While the Finance Minister tweaked the tax rates a bit, he did not oblige on the widely anticipated increase on the Section 80C investment limit. Nor did he re-introduce the standard deduction for salary income. There were also expectations that the tax breaks on health insurance under Section 80D would be hiked, but this too did not materialise. The hopes of an increase in tax breaks on allowances such as medical reimbursement and children’s education allowance also remained unfulfilled. There were also no higher tax breaks on interest on loans for self-occupied property; it stays at ₹2 lakh a year. On the contrary, the set-off of loss from let-out properties (arising due to interest on loans) has been restricted to ₹2 lakh a year; carry-forward of excess loss though is allowed for eight years.

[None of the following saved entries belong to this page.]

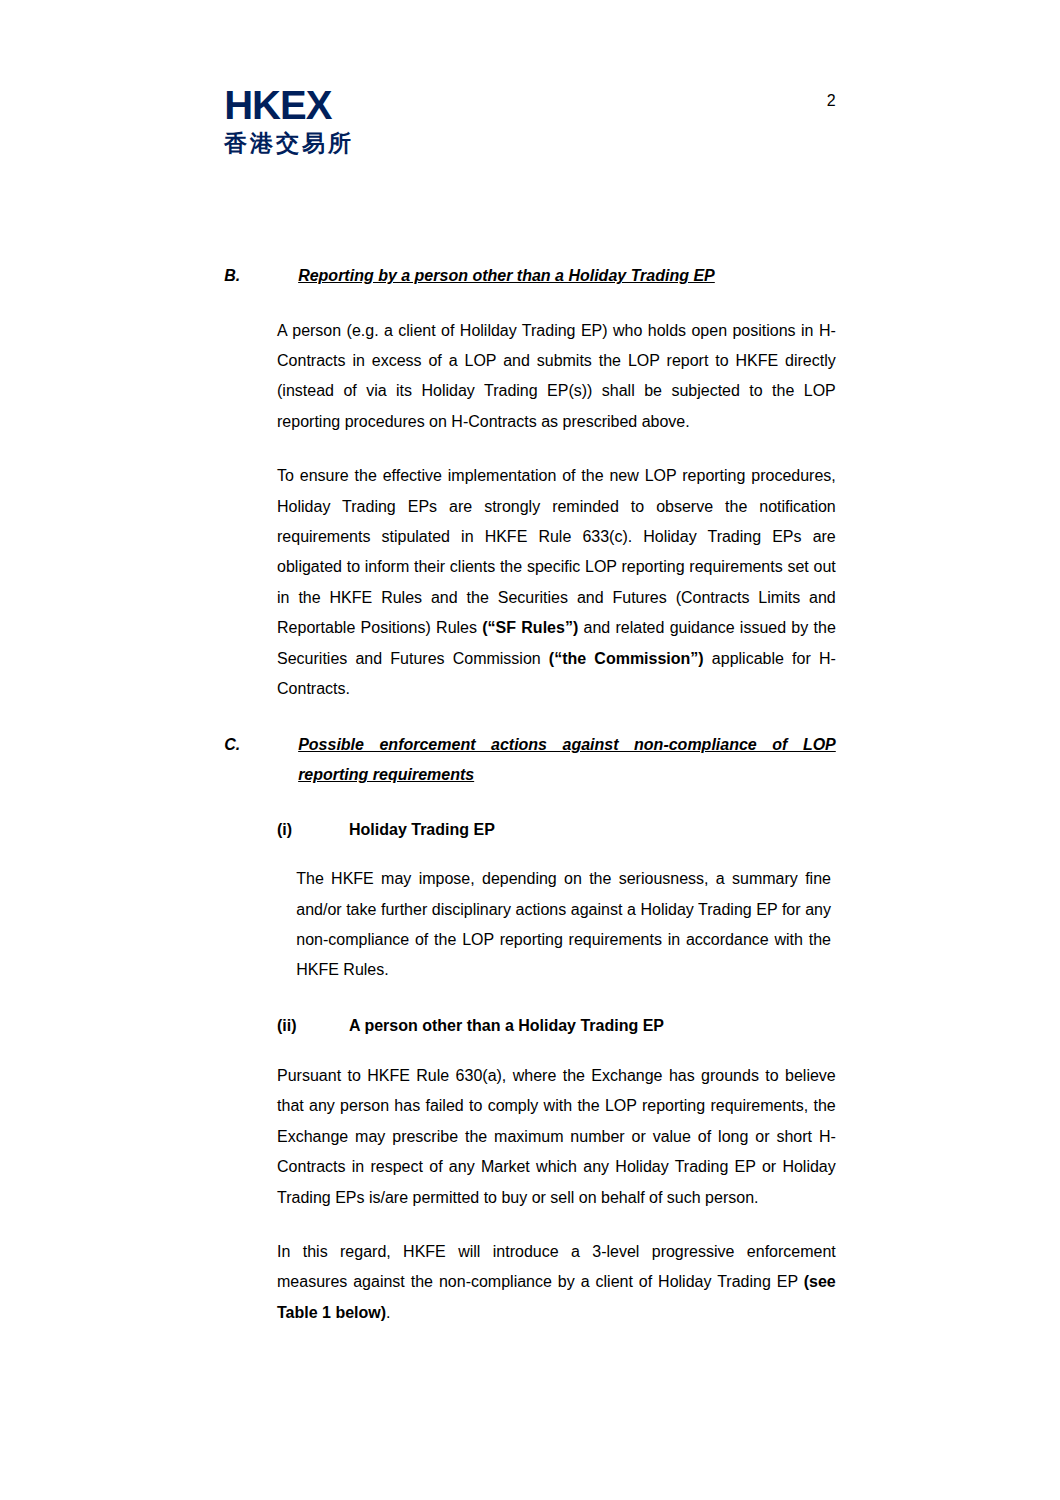HKEX
香港交易所
2
B.
Reporting by a person other than a Holiday Trading EP
A person (e.g. a client of Holilday Trading EP) who holds open positions in H-Contracts in excess of a LOP and submits the LOP report to HKFE directly (instead of via its Holiday Trading EP(s)) shall be subjected to the LOP reporting procedures on H-Contracts as prescribed above.
To ensure the effective implementation of the new LOP reporting procedures, Holiday Trading EPs are strongly reminded to observe the notification requirements stipulated in HKFE Rule 633(c). Holiday Trading EPs are obligated to inform their clients the specific LOP reporting requirements set out in the HKFE Rules and the Securities and Futures (Contracts Limits and Reportable Positions) Rules (“SF Rules”) and related guidance issued by the Securities and Futures Commission (“the Commission”) applicable for H-Contracts.
C.
Possible enforcement actions against non-compliance of LOP reporting requirements
(i)
Holiday Trading EP
The HKFE may impose, depending on the seriousness, a summary fine and/or take further disciplinary actions against a Holiday Trading EP for any non-compliance of the LOP reporting requirements in accordance with the HKFE Rules.
(ii)
A person other than a Holiday Trading EP
Pursuant to HKFE Rule 630(a), where the Exchange has grounds to believe that any person has failed to comply with the LOP reporting requirements, the Exchange may prescribe the maximum number or value of long or short H-Contracts in respect of any Market which any Holiday Trading EP or Holiday Trading EPs is/are permitted to buy or sell on behalf of such person.
In this regard, HKFE will introduce a 3-level progressive enforcement measures against the non-compliance by a client of Holiday Trading EP (see Table 1 below).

For those small and medium tax payers with turnover upto ₹2 crore, the presumptive tax of 8 per cent of turnover has been reduced to 6 per cent. But this benefit is available only in respect of non-cash turnover. This is to encourage digital transactions.

The Background Expectations were running high this time around. One, due to the pent-up demand since the last major tax breaks were given in the July 2014 Budget. Also, many expected the government to compensate for the cash crunch troubles brought about by demonetisation. Besides, with key State elections round the corner, there were hopes that the government would want to keep the aam aadmi happy.

The Verdict Something’s better than nothing.